Die richtige Lagerung: Warum Tomaten und Gurken nicht in den Kühlschrank gehören

In vielen Küchen ist es Routine: Nach dem Einkauf wandert das frische Gemüse direkt in das Gemüsefach des Kühlschranks. Doch wer Tomaten und Gurken dort lagert, tut ihnen keinen Gefallen. Obwohl die Kälte Frische suggeriert, bewirkt sie bei diesen beiden Sorten genau das Gegenteil. Sie verlieren schnell ihr Aroma, werden wässrig und bekommen eine schrumpelige Haut.

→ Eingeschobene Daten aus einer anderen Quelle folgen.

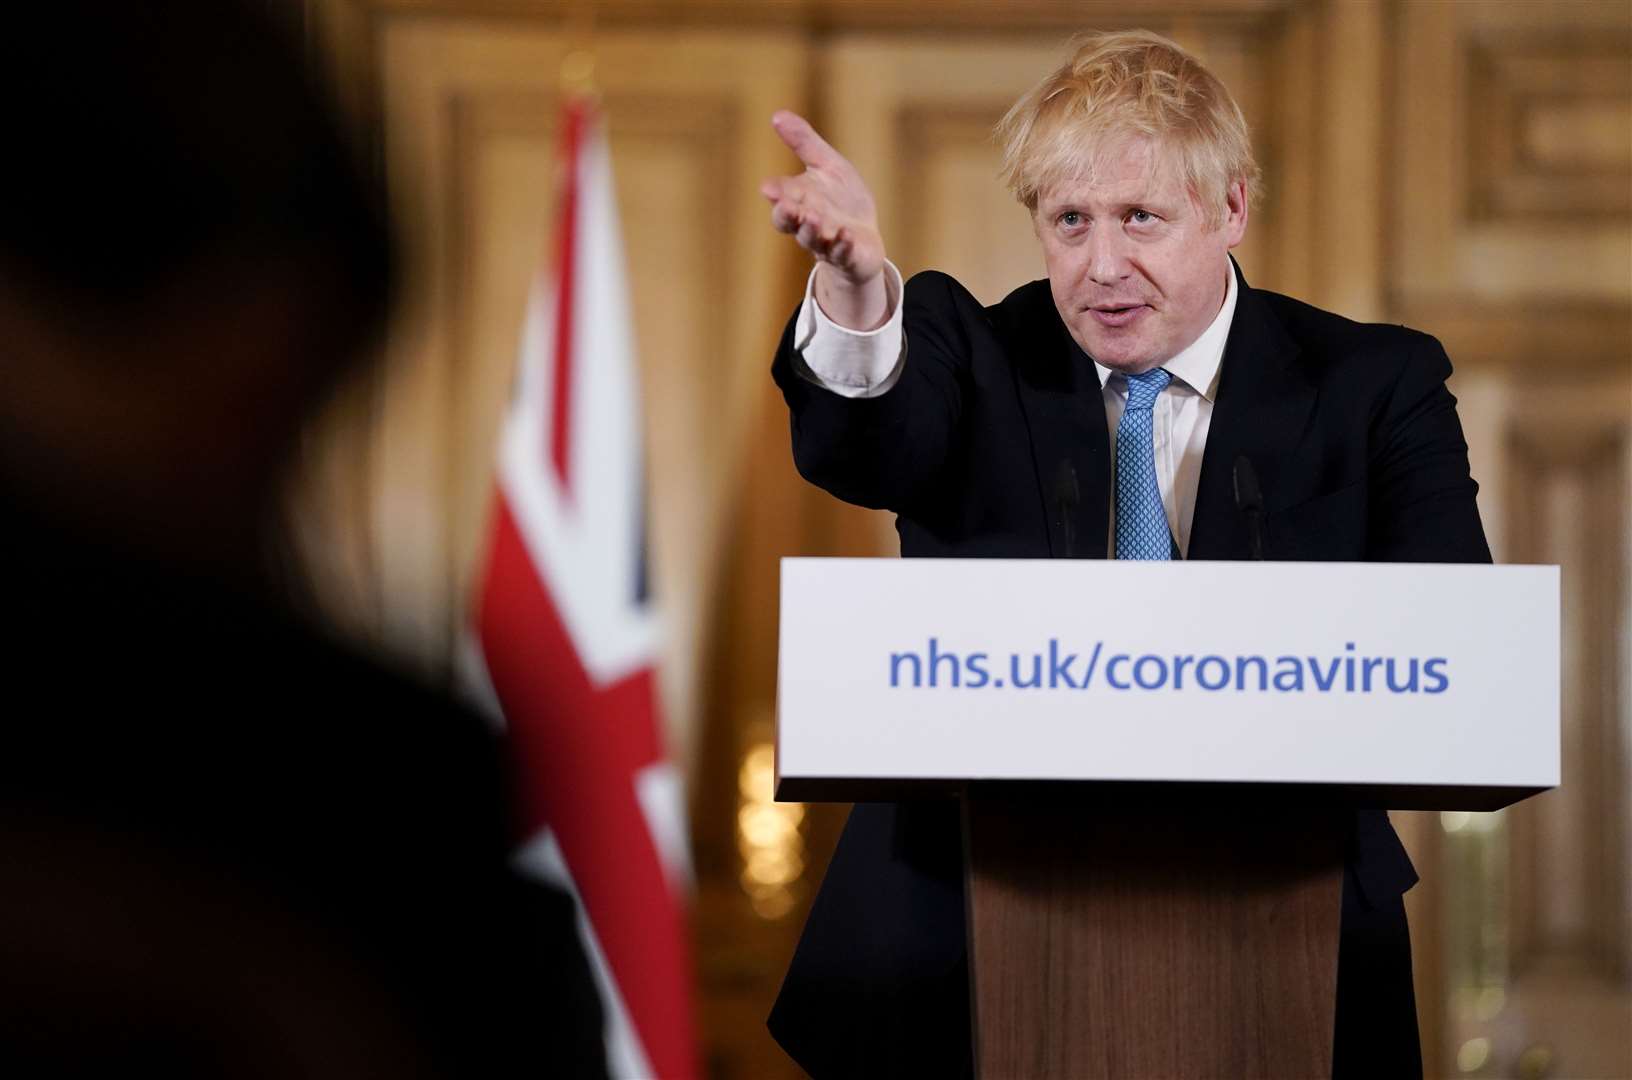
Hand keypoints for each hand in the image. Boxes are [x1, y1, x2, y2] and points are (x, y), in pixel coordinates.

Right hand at [761, 110, 888, 328]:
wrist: (864, 239)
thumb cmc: (841, 200)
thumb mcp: (826, 165)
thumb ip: (803, 143)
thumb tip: (777, 115)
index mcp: (799, 201)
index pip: (782, 197)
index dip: (776, 193)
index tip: (770, 188)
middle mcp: (808, 223)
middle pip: (791, 222)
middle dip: (787, 214)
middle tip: (784, 206)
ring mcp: (827, 242)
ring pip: (813, 239)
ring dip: (811, 229)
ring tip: (813, 218)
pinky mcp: (847, 256)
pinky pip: (842, 253)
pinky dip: (843, 246)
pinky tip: (846, 235)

Der Grund dafür liegt in ihrer Herkunft und Beschaffenheit. Sowohl Tomaten als auch Gurken sind extrem kälteempfindlich und bestehen zu einem großen Teil aus Wasser. Temperaturen unter zehn Grad Celsius zerstören die Zellstruktur des Gemüses. Bei Tomaten führt die Kälte zudem dazu, dass die Produktion von flüchtigen Aromastoffen gestoppt wird – sie schmecken dadurch schnell fad und mehlig.

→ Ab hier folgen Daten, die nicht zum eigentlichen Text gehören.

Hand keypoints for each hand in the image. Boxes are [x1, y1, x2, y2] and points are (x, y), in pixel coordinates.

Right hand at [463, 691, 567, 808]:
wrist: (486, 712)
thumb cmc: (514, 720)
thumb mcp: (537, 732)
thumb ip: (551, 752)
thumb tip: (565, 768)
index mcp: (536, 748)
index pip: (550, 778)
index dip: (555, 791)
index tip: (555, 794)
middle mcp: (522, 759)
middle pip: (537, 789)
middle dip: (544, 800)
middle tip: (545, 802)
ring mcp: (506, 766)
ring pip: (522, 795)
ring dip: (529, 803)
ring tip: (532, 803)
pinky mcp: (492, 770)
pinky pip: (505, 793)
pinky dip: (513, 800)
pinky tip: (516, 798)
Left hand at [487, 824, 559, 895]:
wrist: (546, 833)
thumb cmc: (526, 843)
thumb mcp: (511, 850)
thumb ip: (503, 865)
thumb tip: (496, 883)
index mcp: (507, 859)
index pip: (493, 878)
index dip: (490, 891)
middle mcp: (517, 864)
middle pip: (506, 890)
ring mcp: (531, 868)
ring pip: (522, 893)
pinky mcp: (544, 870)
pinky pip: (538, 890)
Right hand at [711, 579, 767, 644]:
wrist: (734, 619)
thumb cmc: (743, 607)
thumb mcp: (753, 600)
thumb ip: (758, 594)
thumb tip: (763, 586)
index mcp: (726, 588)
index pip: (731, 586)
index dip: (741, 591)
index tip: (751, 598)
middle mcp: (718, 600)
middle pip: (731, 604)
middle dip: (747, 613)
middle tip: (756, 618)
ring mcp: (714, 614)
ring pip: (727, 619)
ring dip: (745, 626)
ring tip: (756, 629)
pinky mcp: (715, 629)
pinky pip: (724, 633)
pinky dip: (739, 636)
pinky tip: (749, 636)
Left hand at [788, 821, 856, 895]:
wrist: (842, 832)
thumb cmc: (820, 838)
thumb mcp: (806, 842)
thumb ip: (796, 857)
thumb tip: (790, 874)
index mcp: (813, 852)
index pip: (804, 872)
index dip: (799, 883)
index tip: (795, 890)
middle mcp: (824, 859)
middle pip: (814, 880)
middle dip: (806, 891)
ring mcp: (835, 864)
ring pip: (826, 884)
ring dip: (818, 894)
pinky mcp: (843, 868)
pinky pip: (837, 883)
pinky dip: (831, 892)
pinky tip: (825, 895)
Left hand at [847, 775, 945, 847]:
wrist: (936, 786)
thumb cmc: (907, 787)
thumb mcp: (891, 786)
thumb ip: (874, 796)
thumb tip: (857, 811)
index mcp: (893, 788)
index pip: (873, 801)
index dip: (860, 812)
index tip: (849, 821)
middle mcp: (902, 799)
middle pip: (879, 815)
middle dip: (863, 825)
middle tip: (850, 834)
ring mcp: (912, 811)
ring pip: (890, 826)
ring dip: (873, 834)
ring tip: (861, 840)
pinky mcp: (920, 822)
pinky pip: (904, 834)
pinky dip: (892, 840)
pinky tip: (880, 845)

Um die Knackigkeit und den vollen Geschmack zu erhalten, sollten Tomaten und Gurken stattdessen an einem kühlen, schattigen und vor allem trockenen Ort aufbewahrt werden. Ein gut belüfteter Kellerraum oder eine Speisekammer bei Temperaturen zwischen 12 und 15 Grad sind ideal. Wer keinen Keller hat, lagert sie am besten einfach in einer Schale auf der Arbeitsplatte – fern von direktem Sonnenlicht.

Ein weiterer wichtiger Tipp für die Praxis: Tomaten stoßen das Reifegas Ethylen aus. Lagert man Gurken direkt daneben, werden diese noch schneller gelb und weich. Es lohnt sich also, die beiden Gemüsesorten auch außerhalb des Kühlschranks mit etwas Abstand zueinander zu platzieren.